1

I'm trying to create a URL similar to youtube's /v=xxx in look and in behavior. In short, users will upload files and be able to access them through that URL. This URL code needs to be some form of the database's primary key so the page can gather the data needed. I'm new to databases and this is more of a database problem than anything.

In my database I have a auto increment primary key which file data is accessed by. I want to use that number to to create the URL for files. I started looking into different hash functions, but I'm worried about collisions. I don't want the same URL for two different files.

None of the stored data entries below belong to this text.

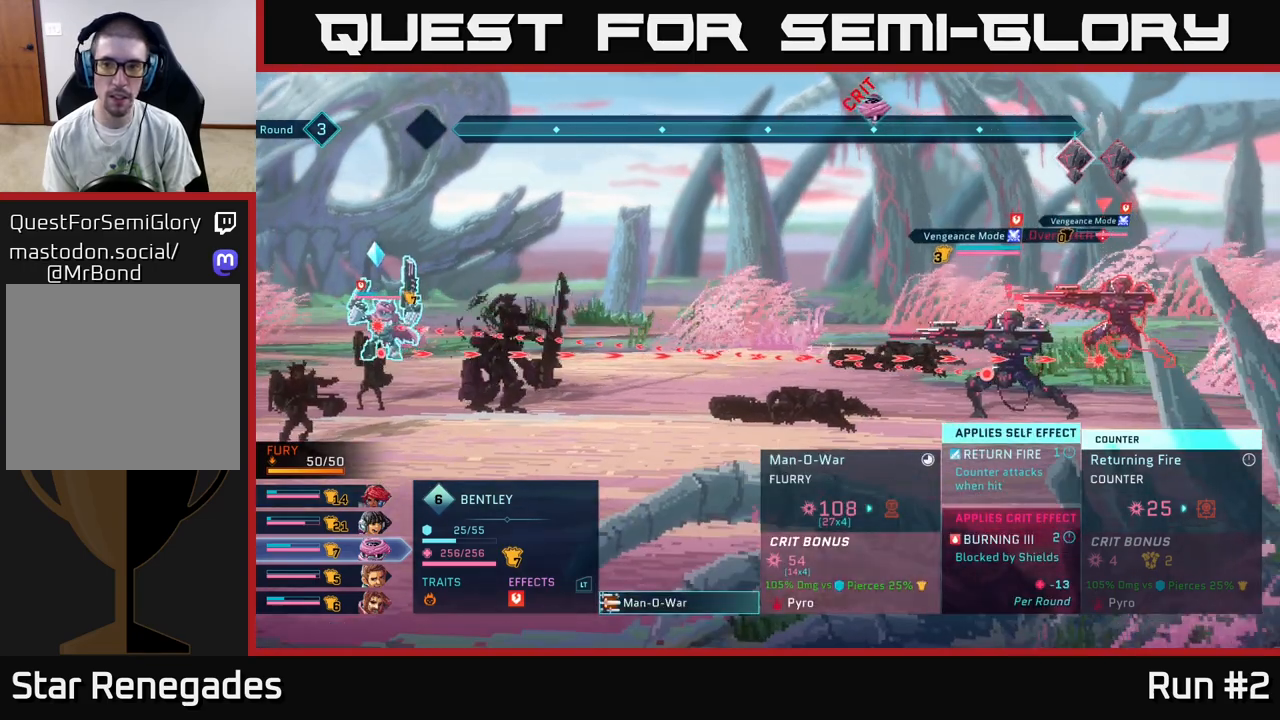
{"buttons": [], "left_stick": "center", "right_stick": "center", "events": [[217, "DPAD_DOWN", "down"], [350, "DPAD_DOWN", "up"]]}
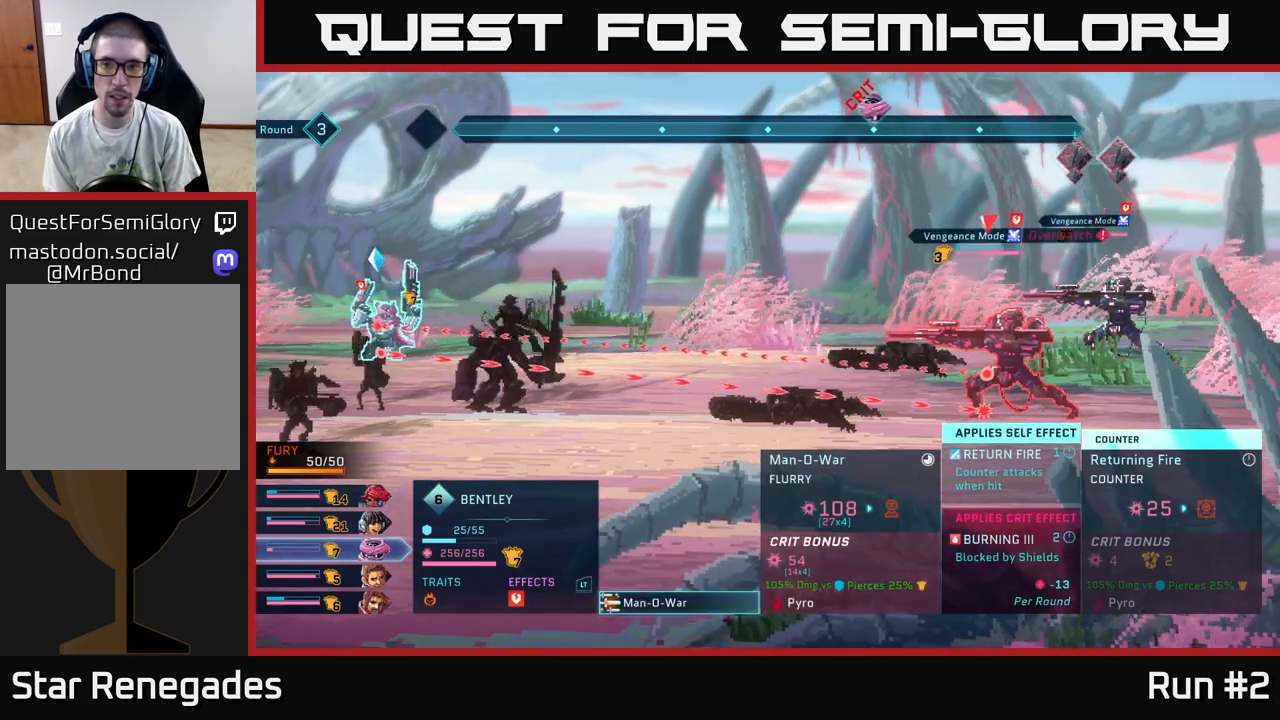
{"buttons": ["B"], "left_stick": "center", "right_stick": "center", "events": [[467, "B", "down"]]}
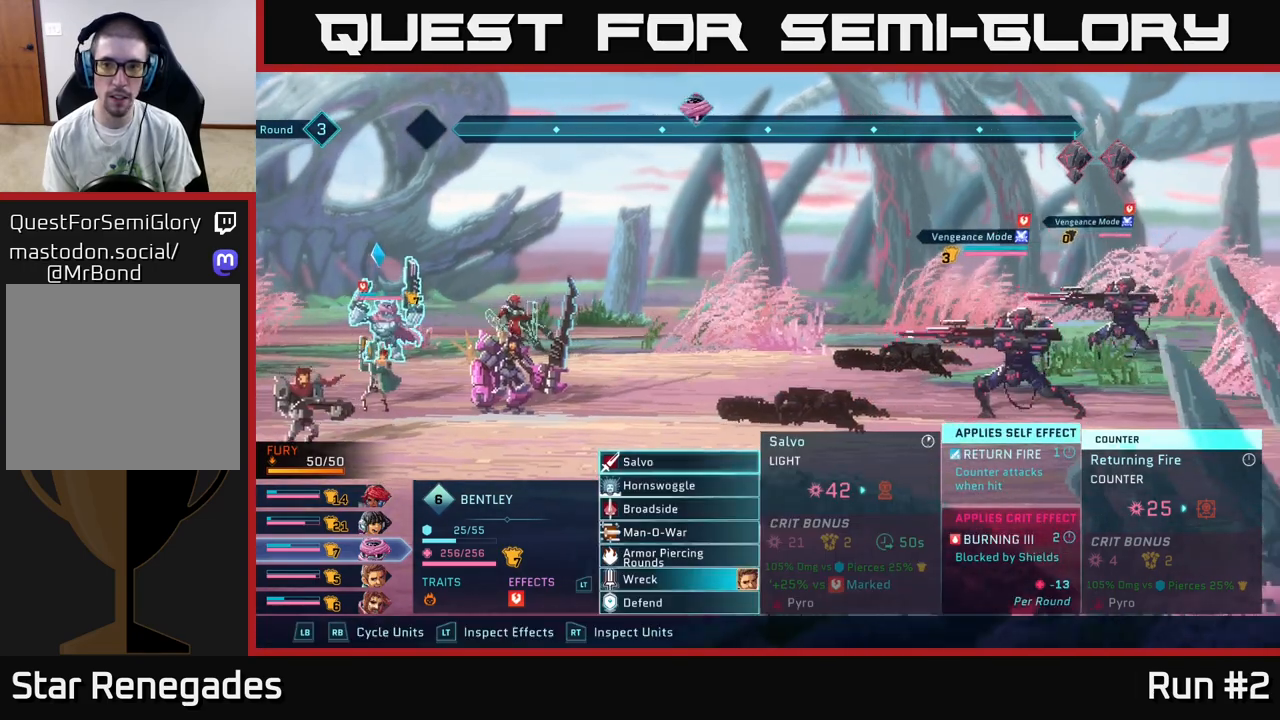
{"buttons": ["R1"], "left_stick": "center", "right_stick": "center", "events": [[50, "B", "up"], [450, "R1", "down"]]}
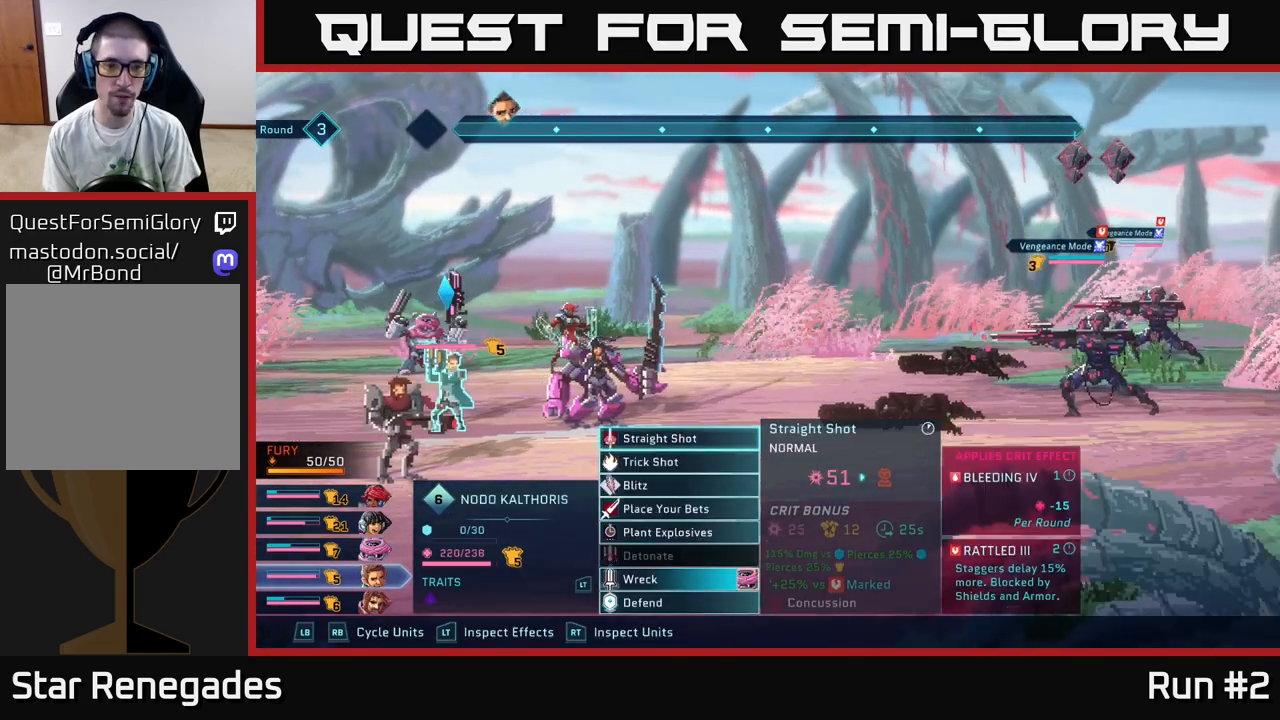
{"buttons": [], "left_stick": "center", "right_stick": "center", "events": [[83, "R1", "up"]]}
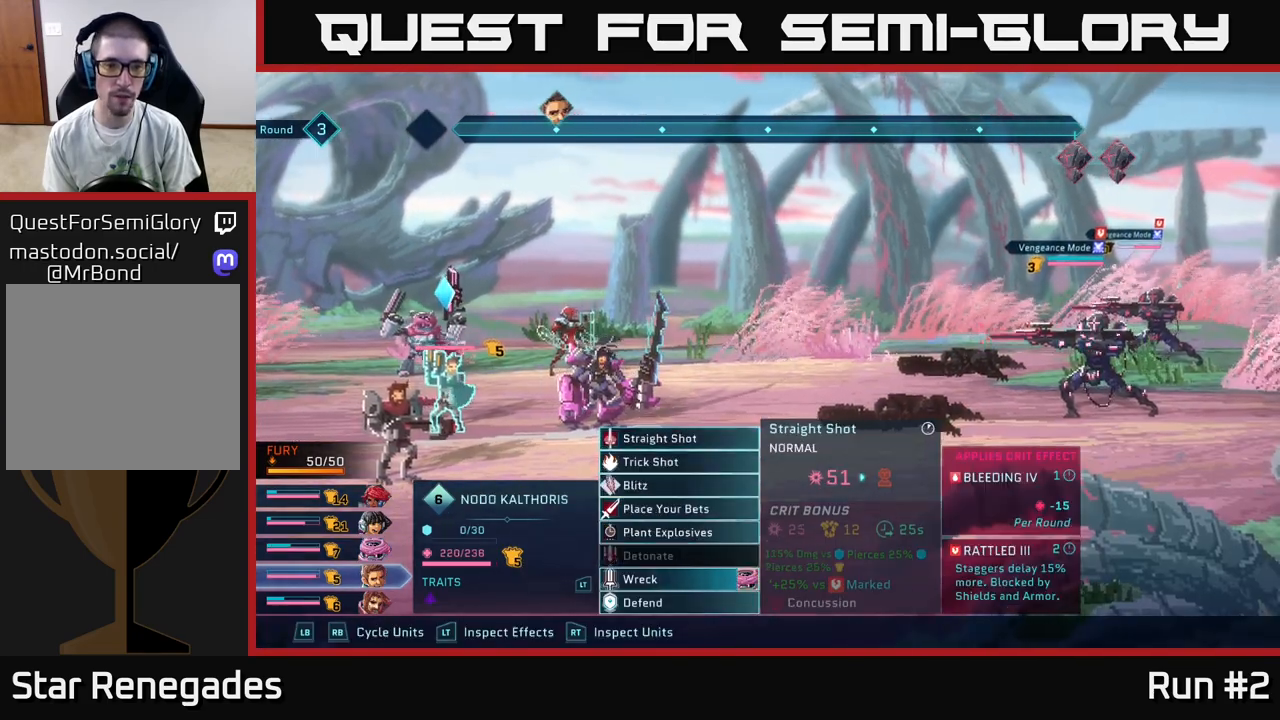
{"buttons": [], "left_stick": "center", "right_stick": "center", "events": []}
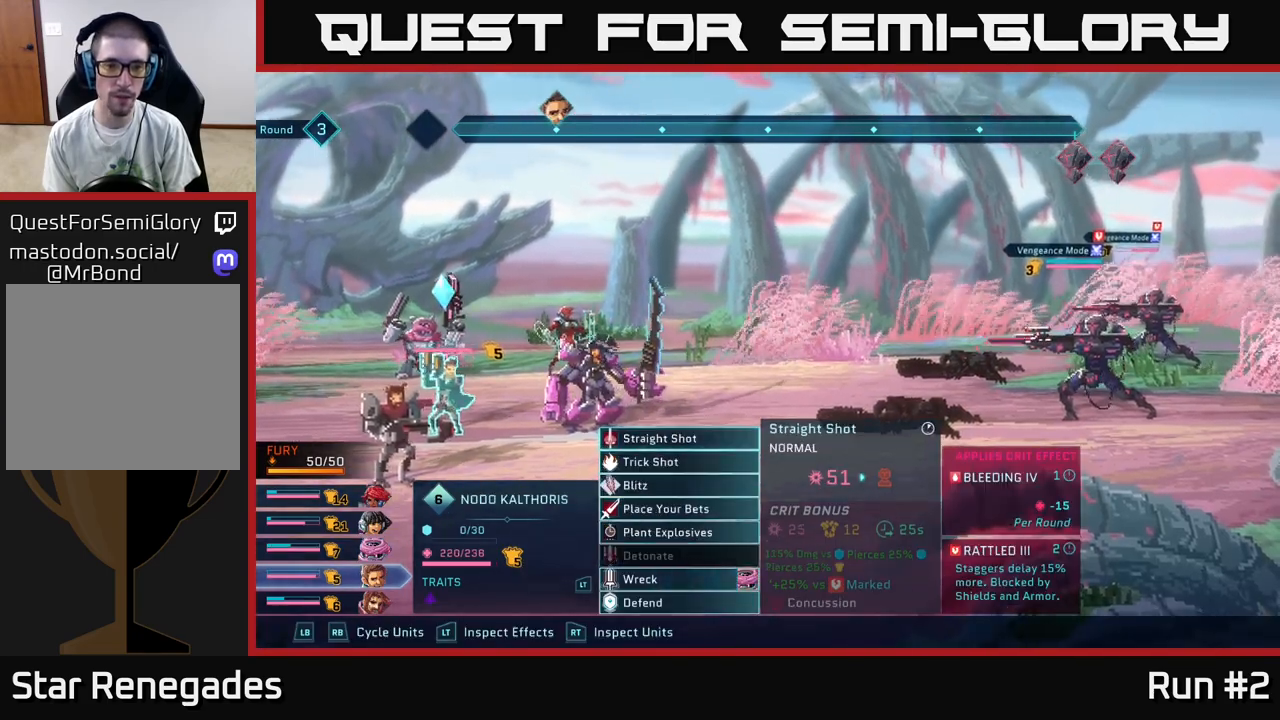
{"buttons": [], "left_stick": "center", "right_stick": "center", "events": [[167, "DPAD_DOWN", "down"], [233, "DPAD_DOWN", "up"], [383, "DPAD_DOWN", "down"], [483, "DPAD_DOWN", "up"]]}
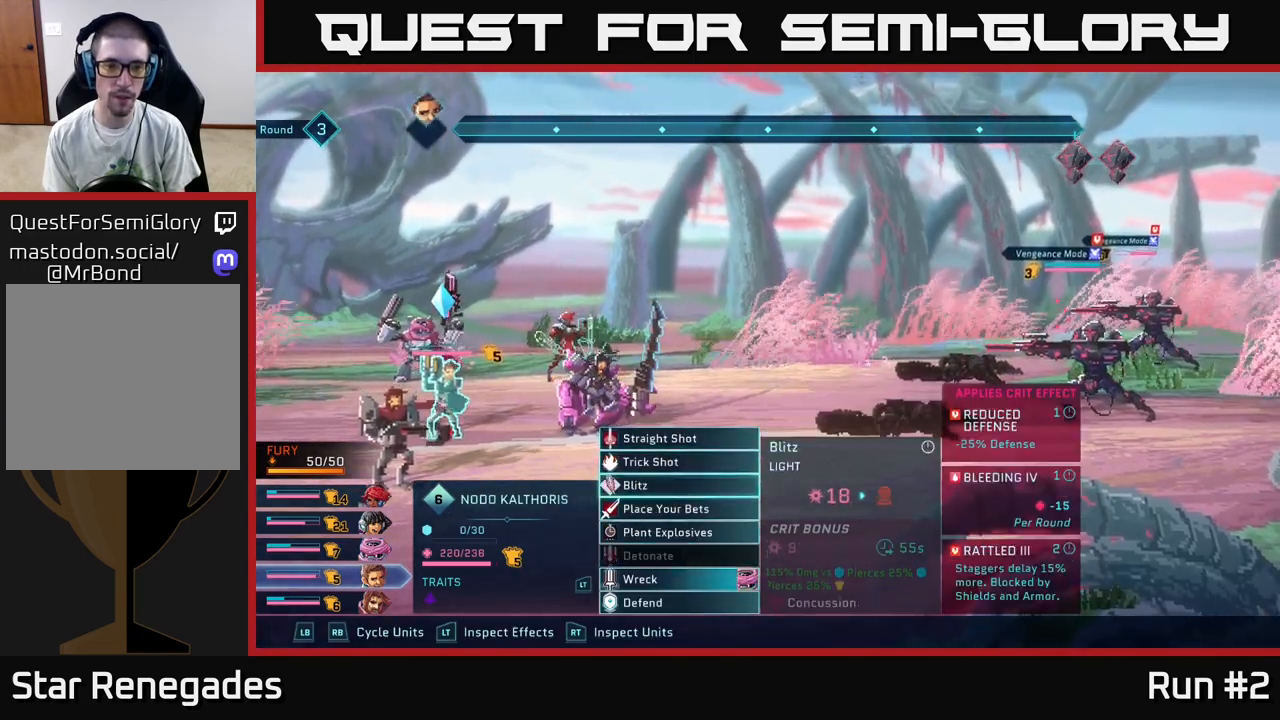
{"buttons": ["A"], "left_stick": "center", "right_stick": "center", "events": [[467, "A", "down"]]}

I also considered using uniqid() as my primary key CHAR(13), and just use that directly. But with this I'm worried about efficiency. Also looking around I can't seem to find much about it so it's probably a strange idea. Not to mention I would need to test for collisions when ids are generated which can be inefficient. Auto increment is a lot easier.

Is there any good solution to this? Will either of my ideas work? How can I generate a unique URL from an auto incremented primary key and avoid collisions?

I'm leaning toward my second idea, it won't be greatly efficient, but the largest performance drawbacks are caused when things need to be added to the database (testing for collisions), which for the end user, only happens once. The other performance drawback will probably be in the actual looking of of chars instead of ints. But I'm mainly worried that it's bad practice.

EDIT:

A simple solution would to be just to use the auto incremented value directly. Call me picky, but that looks kind of ugly.

SpaceFace
  • 1,492
  • 3
  • 15
  • 29
  • How many records are you anticipating you will have? – sberry Aug 16 '12 at 16:50
  • 1
    Why do you think using the auto-incremented value is ugly? – Briguy37 Aug 16 '12 at 16:52
  • @sberry That really depends, not many from the start. But I guess it's worth noting files will be removed after 2 months. So being optimistic no more than a few thousand at a time. – SpaceFace Aug 16 '12 at 16:54
  • @Briguy37 I meant for the URL it's ugly, `www.example.com/id=123` just seems strange to me, that's all – SpaceFace Aug 16 '12 at 16:55
  • 1
    I'm a bit confused, because that is in the same format as your desired YouTube example url of `/v=xxx`. If you want letters in the id, you could always convert the id to hex or a custom alpha-numeric system and start the id count at a value that looks good to you. – Briguy37 Aug 16 '12 at 17:01

4 Answers4

1

Generating non colliding short hash will indeed be a headache. So, instead the slug format of Stackoverflow is very promising and is guaranteed to produce non duplicate url.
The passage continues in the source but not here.